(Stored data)

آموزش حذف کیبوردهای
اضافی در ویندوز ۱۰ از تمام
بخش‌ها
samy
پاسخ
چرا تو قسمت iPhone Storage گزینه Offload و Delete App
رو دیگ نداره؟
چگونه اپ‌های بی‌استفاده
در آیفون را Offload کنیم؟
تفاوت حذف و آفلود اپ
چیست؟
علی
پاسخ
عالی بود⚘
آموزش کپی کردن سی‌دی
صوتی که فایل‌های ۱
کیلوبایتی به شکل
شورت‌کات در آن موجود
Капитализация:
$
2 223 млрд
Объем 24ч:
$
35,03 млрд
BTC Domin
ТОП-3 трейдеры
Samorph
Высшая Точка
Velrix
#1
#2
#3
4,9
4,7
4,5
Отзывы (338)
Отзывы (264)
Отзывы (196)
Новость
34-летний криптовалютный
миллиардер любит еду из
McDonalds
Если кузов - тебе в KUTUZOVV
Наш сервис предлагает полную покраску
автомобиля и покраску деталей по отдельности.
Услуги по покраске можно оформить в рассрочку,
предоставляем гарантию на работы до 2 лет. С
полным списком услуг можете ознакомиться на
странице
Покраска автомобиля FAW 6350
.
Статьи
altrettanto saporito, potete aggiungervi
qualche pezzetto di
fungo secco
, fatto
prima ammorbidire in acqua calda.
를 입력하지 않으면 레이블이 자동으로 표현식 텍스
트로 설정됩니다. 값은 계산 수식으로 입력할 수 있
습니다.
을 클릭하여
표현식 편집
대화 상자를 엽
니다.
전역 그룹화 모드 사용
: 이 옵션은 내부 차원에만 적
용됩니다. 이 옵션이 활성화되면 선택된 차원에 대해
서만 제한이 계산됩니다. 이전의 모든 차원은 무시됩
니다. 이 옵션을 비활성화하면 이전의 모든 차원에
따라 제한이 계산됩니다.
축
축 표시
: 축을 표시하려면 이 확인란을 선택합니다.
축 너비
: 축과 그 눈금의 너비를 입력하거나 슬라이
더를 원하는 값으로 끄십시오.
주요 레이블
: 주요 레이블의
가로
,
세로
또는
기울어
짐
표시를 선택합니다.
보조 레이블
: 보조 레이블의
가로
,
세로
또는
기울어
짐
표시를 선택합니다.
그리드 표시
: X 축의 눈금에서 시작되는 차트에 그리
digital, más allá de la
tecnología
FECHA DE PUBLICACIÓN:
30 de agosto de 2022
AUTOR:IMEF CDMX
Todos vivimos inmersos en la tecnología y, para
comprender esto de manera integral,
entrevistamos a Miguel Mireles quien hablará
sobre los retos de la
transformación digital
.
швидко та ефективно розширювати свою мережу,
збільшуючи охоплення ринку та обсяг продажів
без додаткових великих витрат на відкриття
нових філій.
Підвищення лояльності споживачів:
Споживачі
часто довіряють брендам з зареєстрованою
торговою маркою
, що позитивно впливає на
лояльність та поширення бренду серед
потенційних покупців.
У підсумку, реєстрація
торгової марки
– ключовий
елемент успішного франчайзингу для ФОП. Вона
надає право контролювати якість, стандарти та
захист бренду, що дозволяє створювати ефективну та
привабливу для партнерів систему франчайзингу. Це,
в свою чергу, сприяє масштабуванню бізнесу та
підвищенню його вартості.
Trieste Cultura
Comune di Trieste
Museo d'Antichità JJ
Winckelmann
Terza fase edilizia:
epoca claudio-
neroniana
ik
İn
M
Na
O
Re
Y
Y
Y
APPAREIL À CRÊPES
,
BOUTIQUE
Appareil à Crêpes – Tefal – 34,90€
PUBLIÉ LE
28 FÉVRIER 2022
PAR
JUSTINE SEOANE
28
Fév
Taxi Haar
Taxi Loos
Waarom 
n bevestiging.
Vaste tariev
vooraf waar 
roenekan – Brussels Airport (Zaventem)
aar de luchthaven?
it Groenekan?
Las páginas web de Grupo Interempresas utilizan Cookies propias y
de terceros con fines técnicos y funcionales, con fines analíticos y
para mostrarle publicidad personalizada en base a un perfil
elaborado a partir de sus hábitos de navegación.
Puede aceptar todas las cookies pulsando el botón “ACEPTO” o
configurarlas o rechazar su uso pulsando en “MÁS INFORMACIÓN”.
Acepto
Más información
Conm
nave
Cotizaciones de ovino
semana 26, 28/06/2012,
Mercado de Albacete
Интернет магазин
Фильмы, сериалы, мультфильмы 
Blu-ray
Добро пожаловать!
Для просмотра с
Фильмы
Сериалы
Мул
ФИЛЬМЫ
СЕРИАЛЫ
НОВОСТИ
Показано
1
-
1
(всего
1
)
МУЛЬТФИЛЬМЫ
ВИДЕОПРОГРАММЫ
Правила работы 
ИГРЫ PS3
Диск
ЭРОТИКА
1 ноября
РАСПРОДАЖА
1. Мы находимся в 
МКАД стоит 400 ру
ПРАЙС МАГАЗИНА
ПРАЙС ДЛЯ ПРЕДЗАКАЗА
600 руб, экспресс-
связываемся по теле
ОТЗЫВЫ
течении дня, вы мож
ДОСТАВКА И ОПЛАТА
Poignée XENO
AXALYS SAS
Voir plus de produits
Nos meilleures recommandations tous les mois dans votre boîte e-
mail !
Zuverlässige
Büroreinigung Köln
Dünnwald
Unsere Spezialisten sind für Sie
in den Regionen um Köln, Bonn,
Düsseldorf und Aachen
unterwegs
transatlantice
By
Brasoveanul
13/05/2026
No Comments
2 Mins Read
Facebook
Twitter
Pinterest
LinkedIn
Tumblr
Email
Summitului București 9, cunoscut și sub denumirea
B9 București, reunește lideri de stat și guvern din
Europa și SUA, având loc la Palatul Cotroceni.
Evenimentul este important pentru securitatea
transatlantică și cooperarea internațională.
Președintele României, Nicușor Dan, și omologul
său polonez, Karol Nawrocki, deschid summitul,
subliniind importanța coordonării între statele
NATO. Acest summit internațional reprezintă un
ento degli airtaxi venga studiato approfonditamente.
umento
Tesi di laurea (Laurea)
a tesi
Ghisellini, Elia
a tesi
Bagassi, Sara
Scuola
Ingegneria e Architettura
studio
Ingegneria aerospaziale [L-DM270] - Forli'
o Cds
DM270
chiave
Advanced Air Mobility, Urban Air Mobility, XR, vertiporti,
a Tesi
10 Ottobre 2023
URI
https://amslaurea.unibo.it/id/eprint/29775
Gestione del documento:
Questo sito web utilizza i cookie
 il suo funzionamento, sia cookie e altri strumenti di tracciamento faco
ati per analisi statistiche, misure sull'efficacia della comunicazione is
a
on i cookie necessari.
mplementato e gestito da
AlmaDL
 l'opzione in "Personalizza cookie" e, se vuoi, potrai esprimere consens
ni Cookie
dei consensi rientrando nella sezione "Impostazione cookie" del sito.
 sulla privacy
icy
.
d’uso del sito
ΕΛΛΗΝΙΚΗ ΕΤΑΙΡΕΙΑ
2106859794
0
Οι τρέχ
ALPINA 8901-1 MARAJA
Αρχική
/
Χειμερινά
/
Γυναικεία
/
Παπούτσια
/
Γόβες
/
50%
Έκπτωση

Task statement:
Reproduce all the records, exactly and in full.

Written answer:
آموزش حذف کیبوردهای
اضافی در ویندوز ۱۰ از تمام
بخش‌ها
samy
پاسخ
چرا تو قسمت iPhone Storage گزینه Offload و Delete App
رو دیگ نداره؟
چگونه اپ‌های بی‌استفاده
در آیفون را Offload کنیم؟
تفاوت حذف و آفلود اپ
چیست؟
علی
پاسخ
عالی بود⚘
آموزش کپی کردن سی‌دی
صوتی که فایل‌های ۱
کیلوبایتی به شکل
شورت‌کات در آن موجود
Капитализация:
$
2 223 млрд
Объем 24ч:
$
35,03 млрд
BTC Domin
ТОП-3 трейдеры
Samorph
Высшая Точка
Velrix
#1
#2
#3
4,9
4,7
4,5
Отзывы (338)
Отзывы (264)
Отзывы (196)
Новость
34-летний криптовалютный
миллиардер любит еду из
McDonalds
Если кузов - тебе в KUTUZOVV
Наш сервис предлагает полную покраску
автомобиля и покраску деталей по отдельности.
Услуги по покраске можно оформить в рассрочку,
предоставляем гарантию на работы до 2 лет. С
полным списком услуг можете ознакомиться на
странице
Покраска автомобиля FAW 6350
.
Статьи
altrettanto saporito, potete aggiungervi
qualche pezzetto di
fungo secco
, fatto
prima ammorbidire in acqua calda.
를 입력하지 않으면 레이블이 자동으로 표현식 텍스
트로 설정됩니다. 값은 계산 수식으로 입력할 수 있
습니다.
을 클릭하여
표현식 편집
대화 상자를 엽
니다.
전역 그룹화 모드 사용
: 이 옵션은 내부 차원에만 적
용됩니다. 이 옵션이 활성화되면 선택된 차원에 대해
서만 제한이 계산됩니다. 이전의 모든 차원은 무시됩
니다. 이 옵션을 비활성화하면 이전의 모든 차원에
따라 제한이 계산됩니다.
축
축 표시
: 축을 표시하려면 이 확인란을 선택합니다.
축 너비
: 축과 그 눈금의 너비를 입력하거나 슬라이
더를 원하는 값으로 끄십시오.
주요 레이블
: 주요 레이블의
가로
,
세로
또는
기울어
짐
표시를 선택합니다.
보조 레이블
: 보조 레이블의
가로
,
세로
또는
기울어
짐
표시를 선택합니다.
그리드 표시
: X 축의 눈금에서 시작되는 차트에 그리
digital, más allá de la
tecnología
FECHA DE PUBLICACIÓN:
30 de agosto de 2022
AUTOR:IMEF CDMX
Todos vivimos inmersos en la tecnología y, para
comprender esto de manera integral,
entrevistamos a Miguel Mireles quien hablará
sobre los retos de la
transformación digital
.
швидко та ефективно розширювати свою мережу,
збільшуючи охоплення ринку та обсяг продажів
без додаткових великих витрат на відкриття
нових філій.
Підвищення лояльності споживачів:
Споживачі
часто довіряють брендам з зареєстрованою
торговою маркою
, що позитивно впливає на
лояльність та поширення бренду серед
потенційних покупців.
У підсумку, реєстрація
торгової марки
– ключовий
елемент успішного франчайзингу для ФОП. Вона
надає право контролювати якість, стандарти та
захист бренду, що дозволяє створювати ефективну та
привабливу для партнерів систему франчайзингу. Це,
в свою чергу, сприяє масштабуванню бізнесу та
підвищенню його вартості.
Trieste Cultura
Comune di Trieste
Museo d'Antichità JJ
Winckelmann
Terza fase edilizia:
epoca claudio-
neroniana
ik
İn
M
Na
O
Re
Y
Y
Y
APPAREIL À CRÊPES
,
BOUTIQUE
Appareil à Crêpes – Tefal – 34,90€
PUBLIÉ LE
28 FÉVRIER 2022
PAR
JUSTINE SEOANE
28
Fév
Taxi Haar
Taxi Loos
Waarom 
n bevestiging.
Vaste tariev
vooraf waar 
roenekan – Brussels Airport (Zaventem)
aar de luchthaven?
it Groenekan?
Las páginas web de Grupo Interempresas utilizan Cookies propias y
de terceros con fines técnicos y funcionales, con fines analíticos y
para mostrarle publicidad personalizada en base a un perfil
elaborado a partir de sus hábitos de navegación.
Puede aceptar todas las cookies pulsando el botón “ACEPTO” o
configurarlas o rechazar su uso pulsando en “MÁS INFORMACIÓN”.
Acepto
Más información
Conm
nave
Cotizaciones de ovino
semana 26, 28/06/2012,
Mercado de Albacete
Интернет магазин
Фильмы, сериалы, мультфильмы 
Blu-ray
Добро пожаловать!
Для просмотра с
Фильмы
Сериалы
Мул
ФИЛЬМЫ
СЕРИАЛЫ
НОВОСТИ
Показано
1
-
1
(всего
1
)
МУЛЬТФИЛЬМЫ
ВИДЕОПРОГРАММЫ
Правила работы 
ИГРЫ PS3
Диск
ЭРОТИКА
1 ноября
РАСПРОДАЖА
1. Мы находимся в 
МКАД стоит 400 ру
ПРАЙС МАГАЗИНА
ПРАЙС ДЛЯ ПРЕДЗАКАЗА
600 руб, экспресс-
связываемся по теле
ОТЗЫВЫ
течении дня, вы мож
ДОСТАВКА И ОПЛАТА
Poignée XENO
AXALYS SAS
Voir plus de produits
Nos meilleures recommandations tous les mois dans votre boîte e-
mail !
Zuverlässige
Büroreinigung Köln
Dünnwald
Unsere Spezialisten sind für Sie
in den Regionen um Köln, Bonn,
Düsseldorf und Aachen
unterwegs
transatlantice
By
Brasoveanul
13/05/2026
No Comments
2 Mins Read
Facebook
Twitter
Pinterest
LinkedIn
Tumblr
Email
Summitului București 9, cunoscut și sub denumirea
B9 București, reunește lideri de stat și guvern din
Europa și SUA, având loc la Palatul Cotroceni.
Evenimentul este important pentru securitatea
transatlantică și cooperarea internațională.
Președintele României, Nicușor Dan, și omologul
său polonez, Karol Nawrocki, deschid summitul,
subliniind importanța coordonării între statele
NATO. Acest summit internațional reprezintă un
ento degli airtaxi venga studiato approfonditamente.
umento
Tesi di laurea (Laurea)
a tesi
Ghisellini, Elia
a tesi
Bagassi, Sara
Scuola
Ingegneria e Architettura
studio
Ingegneria aerospaziale [L-DM270] - Forli'
o Cds
DM270
chiave
Advanced Air Mobility, Urban Air Mobility, XR, vertiporti,
a Tesi
10 Ottobre 2023
URI
https://amslaurea.unibo.it/id/eprint/29775
Gestione del documento:
Questo sito web utilizza i cookie
 il suo funzionamento, sia cookie e altri strumenti di tracciamento faco
ati per analisi statistiche, misure sull'efficacia della comunicazione is
a
on i cookie necessari.
mplementato e gestito da
AlmaDL
 l'opzione in "Personalizza cookie" e, se vuoi, potrai esprimere consens
ni Cookie
dei consensi rientrando nella sezione "Impostazione cookie" del sito.
 sulla privacy
icy
.
d’uso del sito
ΕΛΛΗΝΙΚΗ ΕΤΑΙΡΕΙΑ
2106859794
0
Οι τρέχ
ALPINA 8901-1 MARAJA
Αρχική
/
Χειμερινά
/
Γυναικεία
/
Παπούτσια
/
Γόβες
/
50%
Έκπτωση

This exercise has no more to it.